Amazon SageMaker Debugger
Debug, monitor, and profile training jobs in real time, detect non-converging conditions, optimize resource utilization by eliminating bottlenecks, improve training time, and reduce costs of your machine learning models using Amazon SageMaker Debugger.
Amazon SageMaker Debugger Features
A machine learning (ML) training job can have problems such as system bottlenecks, overfitting, saturated activation functions, and vanishing gradients, which can compromise model performance.
SageMaker Debugger profiles and debugs training jobs to help resolve such problems and improve your ML model's compute resource utilization and performance. Debugger offers tools to send alerts when training anomalies are found, take actions against the problems, and identify the root cause of them by visualizing collected metrics and tensors.
SageMaker Debugger supports Apache MXNet, TensorFlow, PyTorch, and XGBoost. For more information about available frameworks and versions, see Supported Frameworks and Algorithms.

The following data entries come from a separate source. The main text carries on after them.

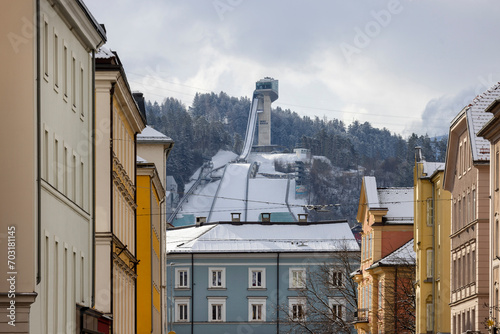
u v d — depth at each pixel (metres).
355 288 123.31
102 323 47.84
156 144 90.50
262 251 136.75
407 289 98.69
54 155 38.06
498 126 64.06
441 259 83.12
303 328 126.94
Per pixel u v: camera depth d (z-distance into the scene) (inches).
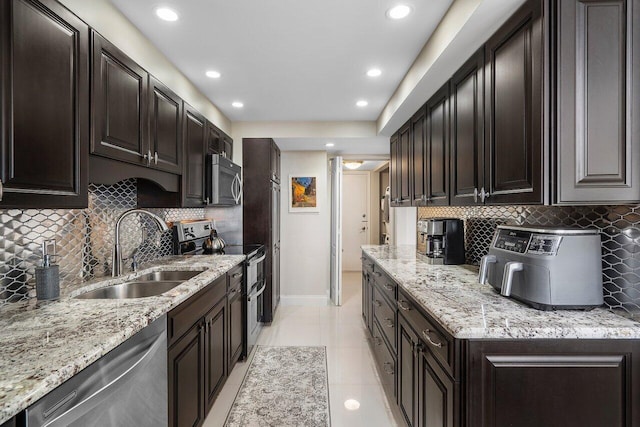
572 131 45.5
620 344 43.9
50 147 45.8
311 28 73.2
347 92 112.4
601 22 45.3
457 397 46.1
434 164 91.5
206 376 77.4
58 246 64.7
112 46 60.6
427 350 58.6
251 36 76.4
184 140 94.3
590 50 45.4
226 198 123.0
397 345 79.9
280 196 175.8
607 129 45.4
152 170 78.0
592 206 54.1
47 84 45.2
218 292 87.5
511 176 54.1
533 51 48.1
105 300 57.9
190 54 85.4
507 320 47.2
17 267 56.1
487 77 61.9
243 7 65.3
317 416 81.7
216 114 127.8
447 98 82.0
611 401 44.1
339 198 172.9
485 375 44.8
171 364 59.3
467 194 70.6
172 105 86.7
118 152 62.6
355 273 263.1
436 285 69.2
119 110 63.0
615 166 45.4
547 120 46.3
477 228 91.4
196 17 68.8
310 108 129.9
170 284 77.6
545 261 49.4
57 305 54.6
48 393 32.3
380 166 247.1
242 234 147.8
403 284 71.4
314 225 179.0
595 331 43.8
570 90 45.5
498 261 58.9
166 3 64.0
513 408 44.6
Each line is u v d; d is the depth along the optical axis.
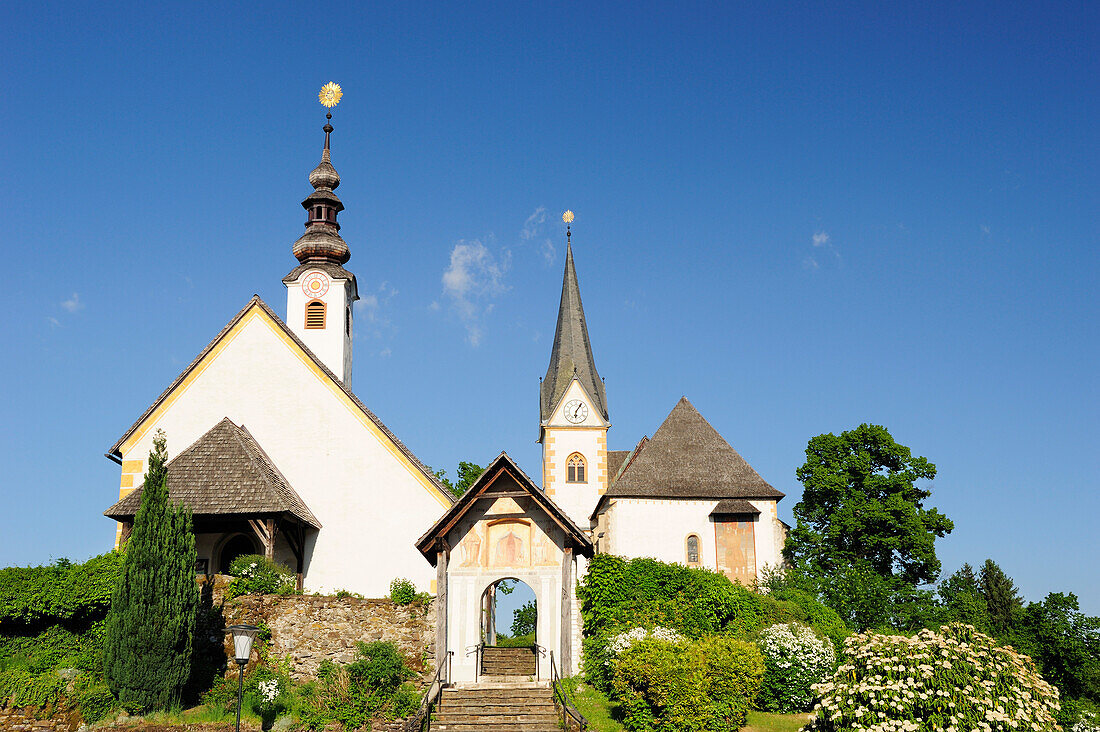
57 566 28.88
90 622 28.34
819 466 54.59
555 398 72.38
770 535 55.53
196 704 27.56
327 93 54.88
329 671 28.34
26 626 27.98
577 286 77.12
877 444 54.12
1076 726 27.92
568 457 71.12
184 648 27.12
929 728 18.44
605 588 31.73
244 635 23.73
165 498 27.95
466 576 30.16
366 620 30.45
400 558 37.03
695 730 24.45
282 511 33.62
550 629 29.69
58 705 25.95
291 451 38.25
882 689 18.92
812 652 29.31
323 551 37.16
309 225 51.88
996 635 41.75
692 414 59.97
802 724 26.91
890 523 51.78
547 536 30.38
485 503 30.72
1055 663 38.53
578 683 28.78
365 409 38.56
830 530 52.66
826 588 46.66
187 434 38.81
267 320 39.75
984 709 18.38
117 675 26.33
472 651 29.61
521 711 26.38
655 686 24.94
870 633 20.64
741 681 25.84
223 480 35.09
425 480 37.66
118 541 35.28
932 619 45.50
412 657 30.05
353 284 51.12
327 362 48.88
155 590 26.95
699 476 57.22
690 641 28.34
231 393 39.06
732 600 34.12
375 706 26.42
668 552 55.75
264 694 27.73
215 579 30.44
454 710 26.55
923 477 53.91
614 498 56.16
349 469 37.97
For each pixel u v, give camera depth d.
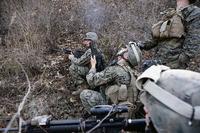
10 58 6.35
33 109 5.34
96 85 4.64
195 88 1.83
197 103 1.79
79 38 7.32
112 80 4.47
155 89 1.90
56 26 7.34
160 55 4.15
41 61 6.43
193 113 1.75
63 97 5.65
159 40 4.21
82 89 5.64
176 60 4.05
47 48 6.95
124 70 4.39
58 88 5.84
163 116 1.84
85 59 5.58
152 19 7.23
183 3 4.08
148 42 4.39
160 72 1.98
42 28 7.18
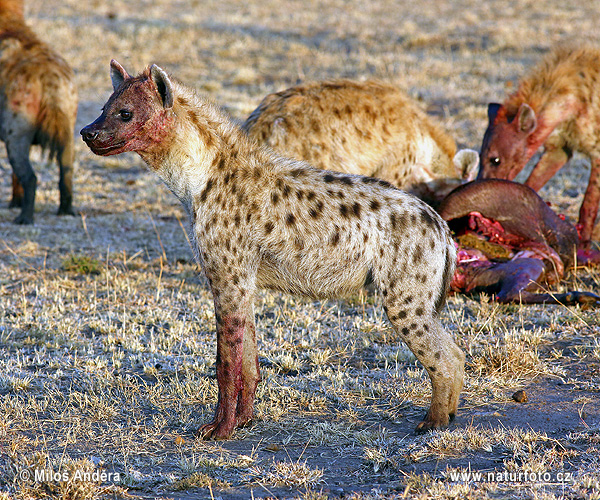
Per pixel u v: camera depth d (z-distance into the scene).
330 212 17.95
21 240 36.28
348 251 17.88
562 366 22.23
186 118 18.23
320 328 25.91
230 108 57.81
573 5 89.00
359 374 22.33
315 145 27.11
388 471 16.25
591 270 30.16
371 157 28.00
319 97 27.72
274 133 27.08
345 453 17.34
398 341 24.83
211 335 25.69
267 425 18.92
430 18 87.62
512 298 27.05
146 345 24.86
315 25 86.62
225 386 18.22
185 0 100.69
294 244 18.08
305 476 15.98
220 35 82.06
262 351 24.06
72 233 37.66
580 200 39.59
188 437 18.38
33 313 27.55
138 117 17.67
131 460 17.17
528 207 29.20
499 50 71.94
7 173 49.59
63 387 21.58
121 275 31.62
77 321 26.89
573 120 31.59
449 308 27.31
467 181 30.67
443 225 18.22
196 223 18.17
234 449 17.67
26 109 38.59
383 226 17.72
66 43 77.69
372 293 28.98
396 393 20.58
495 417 18.98
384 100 28.62
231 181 18.14
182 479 15.96
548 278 28.64
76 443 18.11
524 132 31.02
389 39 79.19
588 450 16.75
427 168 29.89
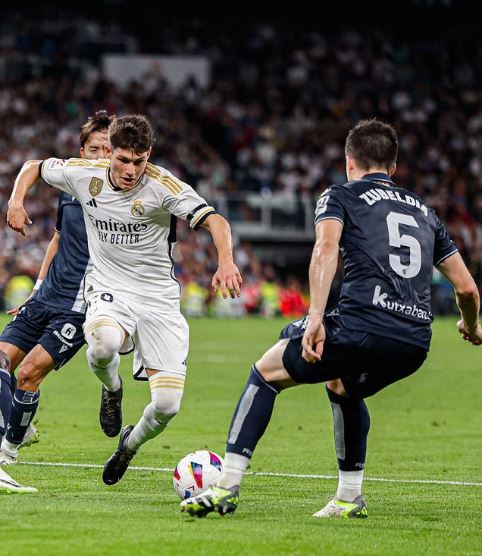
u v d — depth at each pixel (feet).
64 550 32.63
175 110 265.34
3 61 264.93
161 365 45.34
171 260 46.09
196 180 248.73
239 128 271.69
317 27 311.47
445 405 90.53
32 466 53.36
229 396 93.04
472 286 40.32
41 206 209.05
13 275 199.31
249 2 307.58
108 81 261.85
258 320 211.82
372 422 79.46
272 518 39.75
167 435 68.49
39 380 49.19
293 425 76.43
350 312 37.96
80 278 49.85
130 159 42.70
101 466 53.98
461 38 306.76
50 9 293.23
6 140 234.79
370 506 44.21
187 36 298.35
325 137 272.51
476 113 288.92
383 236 38.42
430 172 269.85
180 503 42.04
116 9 297.94
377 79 295.89
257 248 242.17
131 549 32.99
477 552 34.35
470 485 51.26
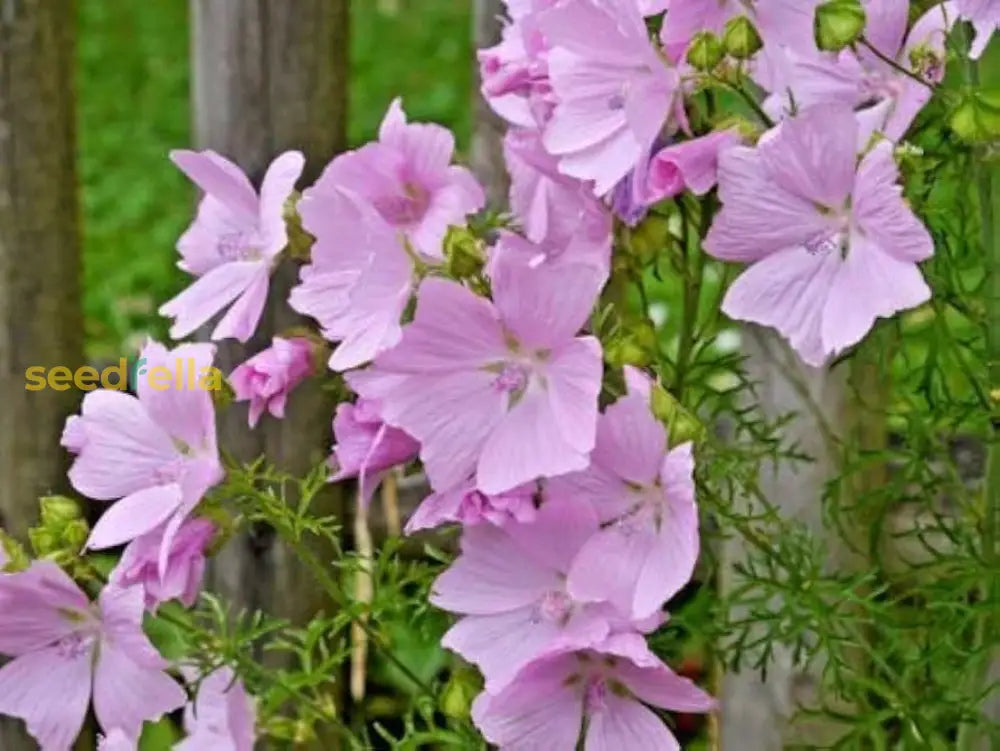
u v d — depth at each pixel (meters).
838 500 0.63
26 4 0.72
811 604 0.58
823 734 0.69
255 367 0.57
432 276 0.52
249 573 0.74
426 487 0.75
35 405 0.76
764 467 0.69
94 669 0.58
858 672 0.64
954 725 0.62
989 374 0.56
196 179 0.58
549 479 0.52
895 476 0.65
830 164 0.50
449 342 0.51
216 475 0.55
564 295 0.50
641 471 0.52
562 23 0.52
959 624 0.59
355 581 0.73
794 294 0.52
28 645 0.58
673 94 0.53
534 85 0.55
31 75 0.73
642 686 0.53
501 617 0.54
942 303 0.57
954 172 0.60
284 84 0.70
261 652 0.74
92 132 1.92
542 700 0.53
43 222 0.74
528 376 0.52
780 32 0.52
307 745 0.73
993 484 0.58
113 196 1.72
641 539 0.52
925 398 0.61
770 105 0.55
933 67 0.53
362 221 0.54
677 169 0.52
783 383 0.67
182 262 0.60
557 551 0.53
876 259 0.51
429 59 2.17
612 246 0.57
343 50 0.71
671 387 0.59
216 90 0.70
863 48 0.54
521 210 0.58
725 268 0.58
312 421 0.72
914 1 0.56
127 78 2.11
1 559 0.58
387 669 0.80
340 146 0.72
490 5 0.69
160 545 0.55
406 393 0.51
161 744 0.79
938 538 0.69
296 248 0.57
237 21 0.70
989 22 0.50
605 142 0.54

The high-level Debugger workflow is as follows:
-
Configure a SageMaker training job with Debugger.
-
Configure using the SageMaker
Estimator
API (for Python SDK). -
Configure using the SageMaker
CreateTrainingJob
request (for Boto3 or CLI). -
Configure custom training containers with Debugger.
-
-
Start a training job and monitor training issues in real time.
-
Get alerts and take prompt actions against the training issues.
-
Receive texts and emails and stop training jobs when training issues are found using Debugger Built-in Actions for Rules.
-
Set up your own actions using Amazon CloudWatch Events and AWS Lambda.
-
-
Receive training reports, suggestions to fix the issues, and insights into your training jobs.
-
Explore deep analysis of the training issues and bottlenecks.
-
For profiling training jobs, see Analyze Data Using the SMDebug Client Library.
-
For debugging model parameters, see Visualize Debugger Output Tensors in TensorBoard.
-
-
Fix the issues, considering the suggestions provided by Debugger, and repeat steps 1–5 until you optimize your model and achieve target accuracy.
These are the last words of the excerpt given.